Вообще, фастфуд уравнивает: перед ним равны и богатые, и бедные, представители разных культур. Он выстраивает вертикаль как для детей: вас кормит некая анонимная сила, и эта инфантилизация — тоже из примет современности.
Но и здесь я бы не преувеличивала масштаб проблемы: в последнее время фастфуду в мире противостоят альтернативные гастрономические стратегии, к примеру, у тех же французов, которые возвращают моду на натуральную еду.
— А как мы, россияне, отличаемся от остальных в наших гастрономических привычках?
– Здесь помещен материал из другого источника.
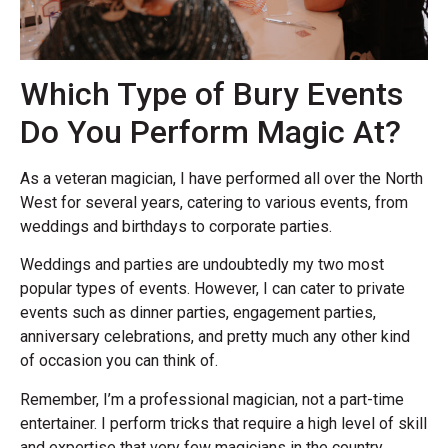
Which Type of Bury Events
Do You Perform Magic At?
As a veteran magician, I have performed all over the North
West for several years, catering to various events, from
weddings and birthdays to corporate parties.
Weddings and parties are undoubtedly my two most
popular types of events. However, I can cater to private
events such as dinner parties, engagement parties,
anniversary celebrations, and pretty much any other kind
of occasion you can think of.
Remember, I’m a professional magician, not a part-time
entertainer. I perform tricks that require a high level of skill
and expertise that very few magicians in the country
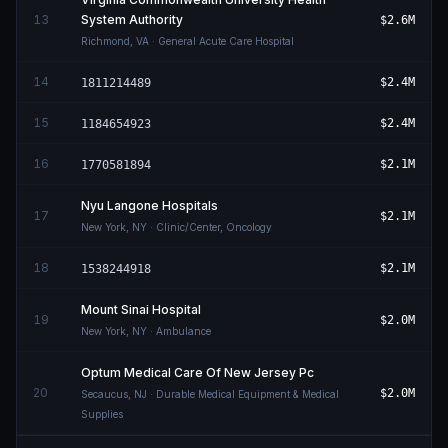
13
System Authority
$2.6M
Richmond
,
VA
· General Acute Care Hospital
14
$2.4M
1811214489
15
$2.4M
1184654923
16
$2.1M
1770581894
Nyu Langone Hospitals
17
$2.1M
New York
,
NY
· Clinic/Center, Oncology
18
$2.1M
1538244918
Mount Sinai Hospital
19
$2.0M
New York
,
NY
· Ambulance
Optum Medical Care Of New Jersey Pc
20
$2.0M
Secaucus
,
NJ
· Durable Medical Equipment & Medical
Supplies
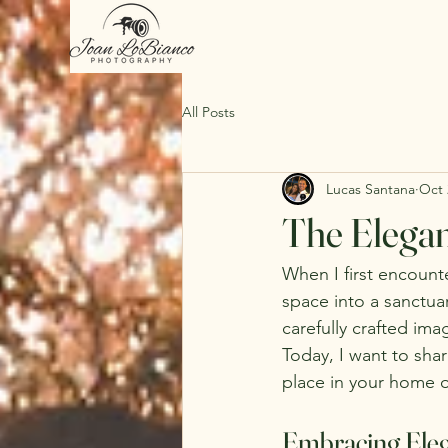
All Posts
Lucas Santana
Oct 
The Elegan
When I first encounter
space into a sanctua
carefully crafted ima
Today, I want to shar
place in your home or
Embracing Eleg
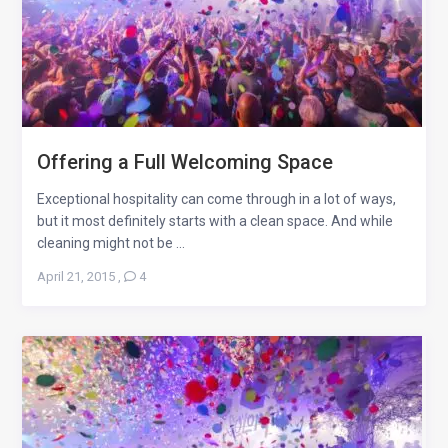
Offering a Full Welcoming Space
Exceptional hospitality can come through in a lot of ways,
but it most definitely starts with a clean space. And while
cleaning might not be ...
April 21, 2015
,
4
— На нас сильнейшим образом влияет тоталитарное прошлое, в частности образ светлого советского времени, который распространяется и на еду. То есть, с одной стороны, существует неосознаваемая травма от голода и дефицита, однако отрефлексировать ее мы не хотим и помним лишь официальную репрезентацию — время, когда власть якобы все контролировала, когда нельзя было отравиться, когда были качественные продукты... Есть популярный рекламный ролик: к наркому пищевой промышленности приходят ученые, предлагая добавлять в колбасу сульфаты, нитраты, а он их прогоняет. Это гениально попадает в то, что россияне помнят и думают!
Еще парадокс в том, что по прошествии стольких лет травма голода и очередей не изжита. Я столкнулась с этим, когда для своего исследования анализировала кулинарные колонки в СМИ. На чем строились гастрономические практики советских хозяек? На том, чтобы исхитриться и приготовить еду из того, что есть. И вот, особенно в кризис, в недорогих глянцевых изданиях появились похожие советы: как сделать съедобное из чего-то мало качественного? Для сравнения: на Западе, в той же Европе, так вопрос вообще не стоит. Разумеется, в дорогом глянце, сделанном как калька с западных образцов, преобладает феномен визуальной гастрономии, еда рассматривается прежде всего как объект эстетического удовлетворения.
— И куда мы идем с такой едой?
— Критическая масса набрана: в нашей гастрономической памяти содержится столько, что тот или иной вкус можно вложить в любой субстрат! Поэтому ключевой тренд — создание искусственной пищи, вспомните хотя бы искусственную котлету от Google. Возможно, изменения в еде будут идти одновременно с изменениями нашего тела и вообще понятия телесности. Эксперименты с теми же искусственными конечностями — они в этом направлении.
Ну и, конечно, остается проблема доступности еды. Это сейчас наши леса и поля — своего рода гастрономический рай. А что если в будущем он будет доступен только богатым?